Fig. 4: TXNIP compromises imatinib-resistant CML cell growth and CML transformation.

A Schematic strategy of evaluation of the in vivo effect of TXNIP overexpression on CML transformation. B Kaplan–Meier-style survival curves for recipients of BCR-ABL-TXNIP-GFP or BCR-ABL-GFP transduced BM cells from C57BL/6 (n = 12) mice. C Apoptosis of BCR-ABL or MIGR1 (CTRL) transduced normal CD34⁺ cells with or without TXNIP overexpression. The double-transduced CD34⁺ cells were sorted and then analyzed for annexin V + cells after 48 h of culture. D, E Analysis of total cell numbers (D) and CFC formation (E) of BCR-ABL-TXNIP-GFP or BCR-ABL-GFP transduced normal CD34⁺ cells. F The cell viability was determined in K562, K562G, and K562R cells following indicated doses of imatinib treatment for 72 h, and normalized to the control group. G TXNIP and c-Myc expressions in K562, K562G, and K562R cells. H TXNIP and c-Myc expressions in TXNIP overexpressed K562G and K562R cells. I–L In TXNIP overexpressed K562G and K562R cells, the cell viabilities were determined by CCK8 (I) and Edu staining (J) assay. The CFC formation (K) and apoptosis (L) were analyzed, respectively. M Survival curves of mice receiving xenografted CML cells.
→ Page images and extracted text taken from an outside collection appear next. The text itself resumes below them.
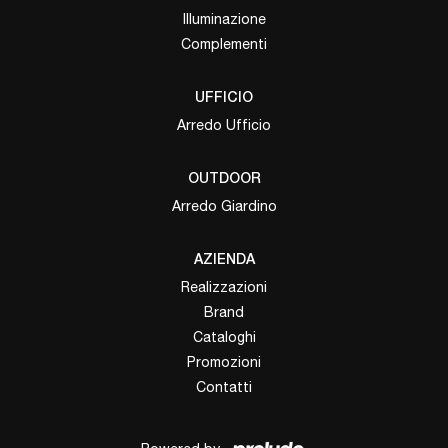
Illuminazione
Complementi
UFFICIO
Arredo Ufficio
OUTDOOR
Arredo Giardino
AZIENDA
Realizzazioni
Brand
Cataloghi
Promozioni
Contatti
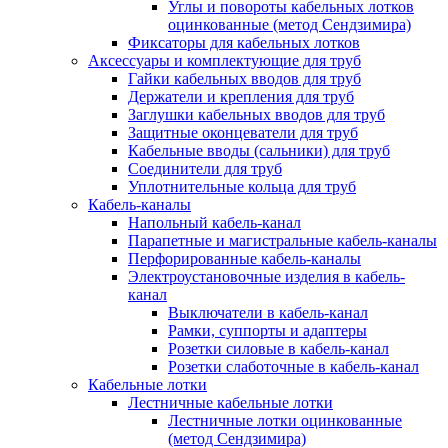
Углы и повороты кабельных лотков
оцинкованные (метод Сендзимира)
Фиксаторы для кабельных лотков
Аксессуары и комплектующие для труб
Гайки кабельных вводов для труб
Держатели и крепления для труб
Заглушки кабельных вводов для труб
Защитные оконцеватели для труб
Кабельные вводы (сальники) для труб
Соединители для труб
Уплотнительные кольца для труб
Кабель-каналы
Напольный кабель-канал
Парапетные и магистральные кабель-каналы
Перфорированные кабель-каналы
Электроустановочные изделия в кабель-
канал
Выключатели в кабель-канал
Рамки, суппорты и адаптеры
Розетки силовые в кабель-канал
Розетки слаботочные в кабель-канал
Кабельные лотки
Лестничные кабельные лотки
Лестничные лотки оцинкованные
(метод Сендзимира)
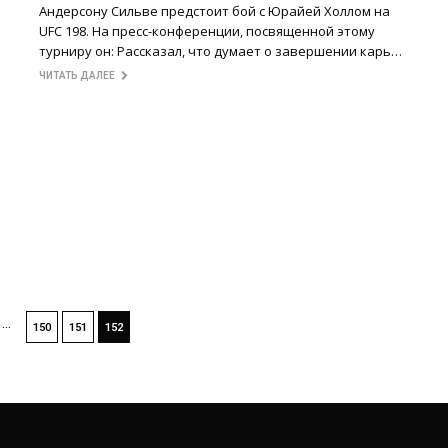
Андерсону Сильве предстоит бой с Юрайей Холлом на
UFC 198. На пресс-конференции, посвященной этому
турниру он: Рассказал, что думает о завершении карь…
ЧИТАТЬ ДАЛЕЕ
…
150
151
152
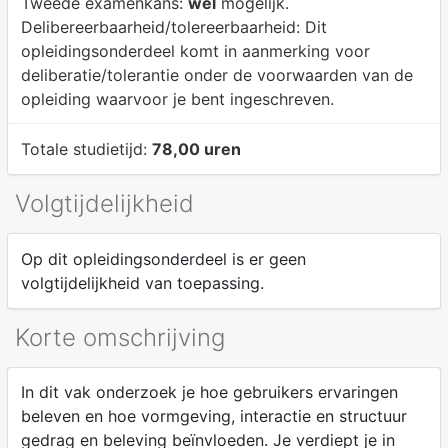
Tweede examenkans:
wel
mogelijk.
Delibereerbaarheid/tolereerbaarheid:
Dit
opleidingsonderdeel komt in aanmerking voor
deliberatie/tolerantie onder de voorwaarden van de
opleiding waarvoor je bent ingeschreven.
Totale studietijd:
78,00 uren
Volgtijdelijkheid
Op dit opleidingsonderdeel is er geen
volgtijdelijkheid van toepassing.
Korte omschrijving
In dit vak onderzoek je hoe gebruikers ervaringen
beleven en hoe vormgeving, interactie en structuur
gedrag en beleving beïnvloeden. Je verdiept je in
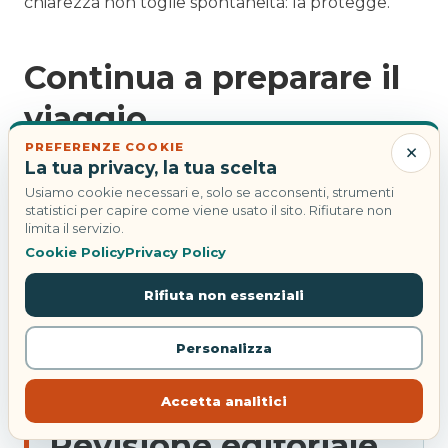
chiarezza non toglie spontaneità: la protegge.
Continua a preparare il
viaggio
×
PREFERENZE COOKIE
La tua privacy, la tua scelta
Come scegliere compagni di viaggio affidabili
Usiamo cookie necessari e, solo se acconsenti, strumenti
statistici per capire come viene usato il sito. Rifiutare non
Checklist di sicurezza per viaggi condivisi
limita il servizio.
Cookie Policy
Privacy Policy
Cerca viaggiatori per preferenze
Rifiuta non essenziali
Personalizza
CONTENUTO VERIFICATO
Accetta analitici
Revisione editoriale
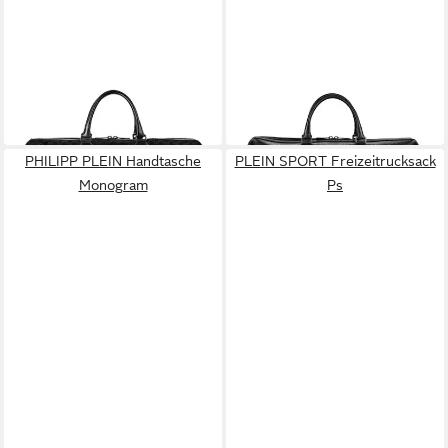
PHILIPP PLEIN
PHILIPP PLEIN
Handtasche Monogram Mit
Handtasche Monogram
1.307,00 €
Schmucksteinen
UVP
2.490,00 €
4.790,00 €
-48%
in 5-6 Werktagen bei dir
in 5-6 Werktagen bei dir
PHILIPP PLEIN Handtasche
PLEIN SPORT Freizeitrucksack
Monogram
Ps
K562G or K562R cells with or without TXNIP overexpression were inoculated into nude mice. Mice were euthanized when the tumor volume reached 1000 mm³. N The human primary CML CD34⁺ cells were infected with TXNIP lentivirus, and then injected into sublethally irradiated (300 cGy) NSI mice. After 12 weeks, human multilineage engraftment was analyzed by flow cytometry. O, P The percentage (O) and the absolute number (P) of human CD45⁺ cells engrafted in the BM after transplantation of human CML CD34⁺ cells (1 × 10⁶ cells/mouse) for 12 weeks. Q The proportion of human CD45⁺ cells engrafted in the spleen at 12 weeks. R The CFC formation after TXNIP overexpression. ***P < 0.001. **P < 0.01.